Again that is a policy option dependent on the threat model.

> To firewall off malicious devices, authentication should happen early on.
> The system shouldn't be exposed to those devices any longer than necessary.
> That's one reason why this patch set performs mandatory authentication
> already on enumeration:  So that we're able to catch malicious devices
> as early as possible.

We keep talking past each other.

I am not disagreeing with the possibility of deploying the strictest
imaginable policy around CMA. Instead, I am looking for CMA to consider
optionality in policy given the TDISP threat model, and the known
"secure CSP device inventory" use cases. Neither of those are mandating
that CMA classify all non-authenticated devices as malicious.
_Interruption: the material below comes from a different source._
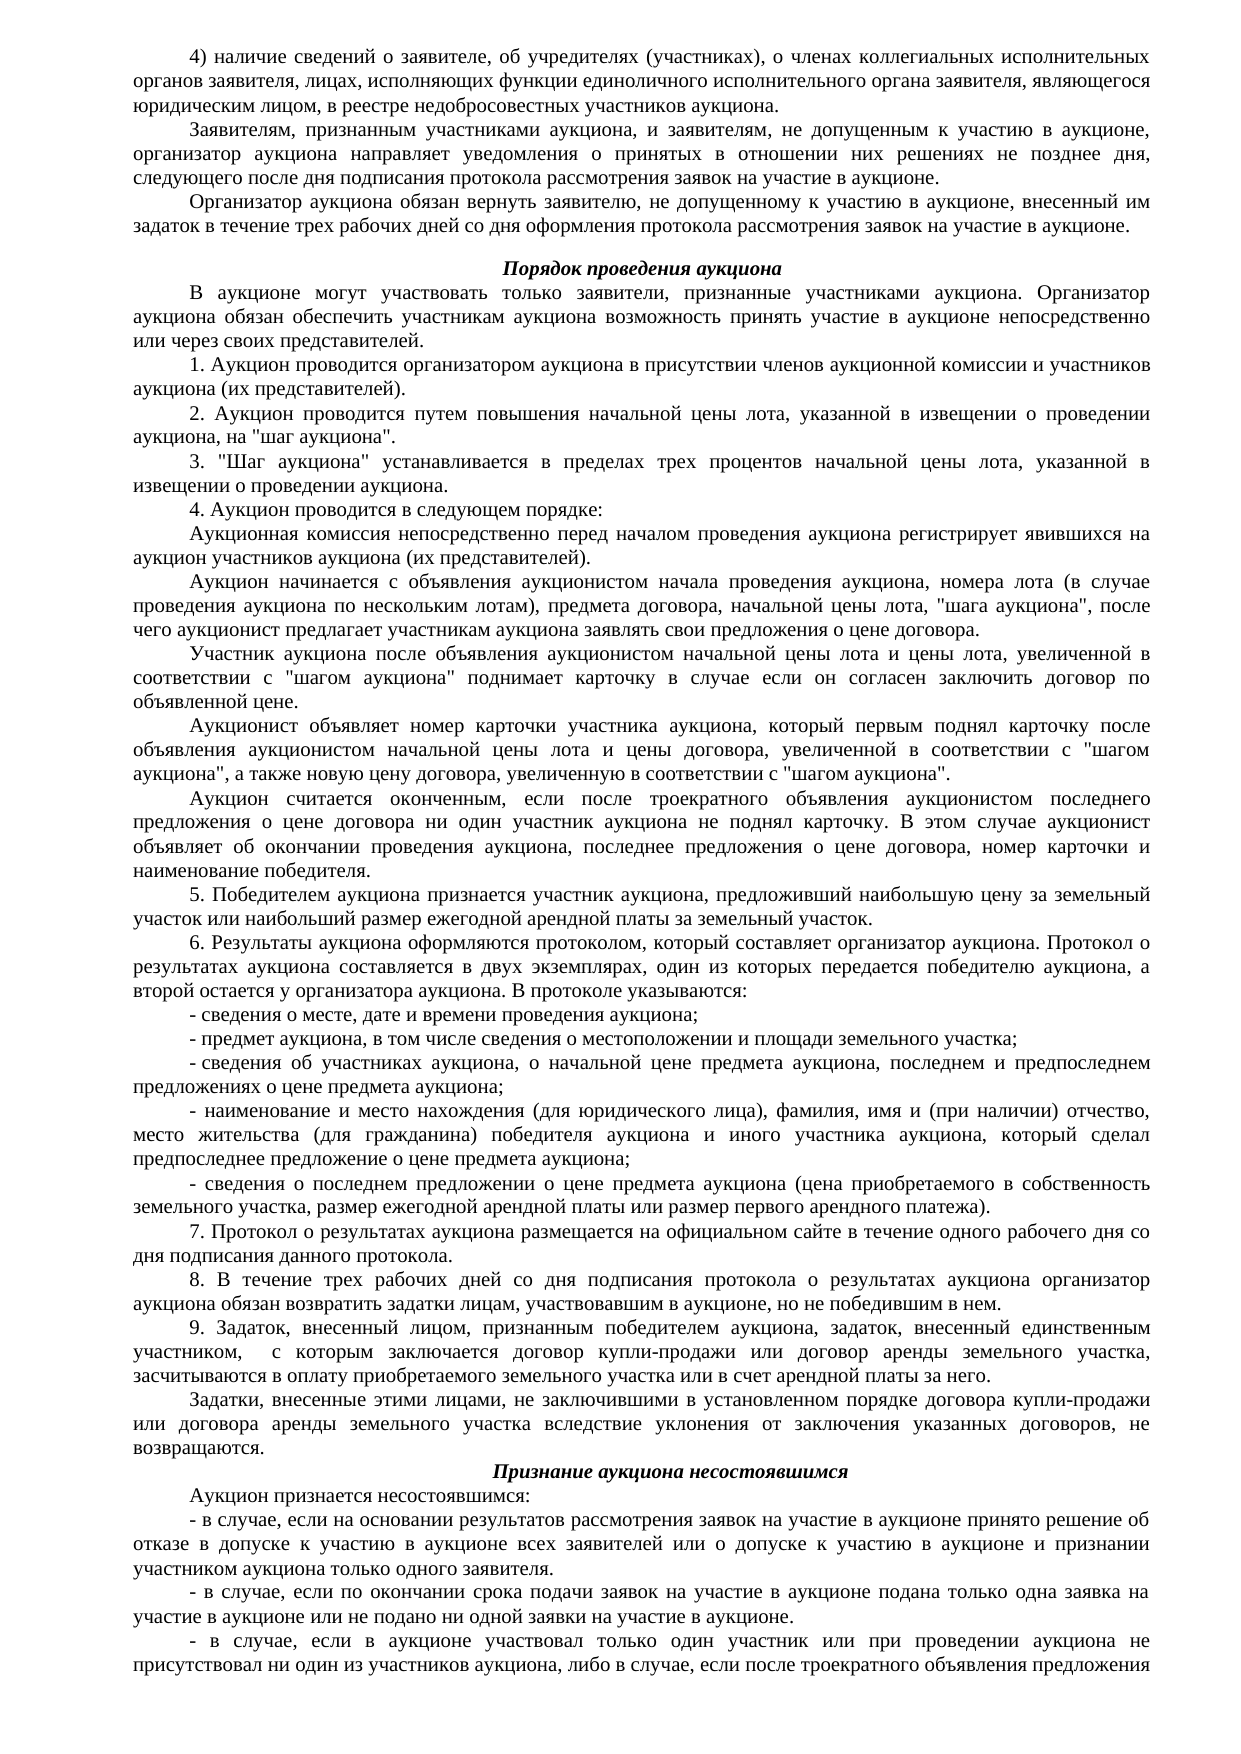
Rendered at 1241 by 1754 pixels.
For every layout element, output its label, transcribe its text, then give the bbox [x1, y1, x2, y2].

Going further, there is a reason that CMA is only a building block of
TDISP. If the threat model is "malicious device implementation" then the
threat mitigation needs to consider spoofed MMIO. That's where IDE and
private MMIO come into play. Sure, CMA is a hurdle to make it more
difficult to carry out a malicious device implementation attack, but do
not oversell the protection it affords relative to all the other steps
needed to protect confidential memory.

[..]
> This patch set merely exposes to user space whether a device passed
> authentication or not.  For that alone, it would indeed be sufficient
> to authenticate asynchronously -- or delay authentication until the
> sysfs attribute is accessed.
> 
> But I wanted to keep the option open to firewall off devices early on.
> And placing pci_cma_init() in pci_init_capabilities() felt natural
> because it's where all the other device capabilities are enumerated
> and initialized.

Yes, lets build that as an *option*, and step back from CONFIG_PCI_CMA
implying an "unauthenticated == malicious" policy. Given the TDISP
threat model allows for unauthenticated devices to freely access public
memory, my contention is that Linux policy should start with how to
protect private (confidential) memory and then grow to cross-device
attack and bare metal device policy.

In other words, "hardware enforced confidential memory" is the new
concept that makes Linux reconsider its stance towards devices. If there
is no confidential memory to protect, does the mere presence of CMA mean
that Linux upends its device-driver model?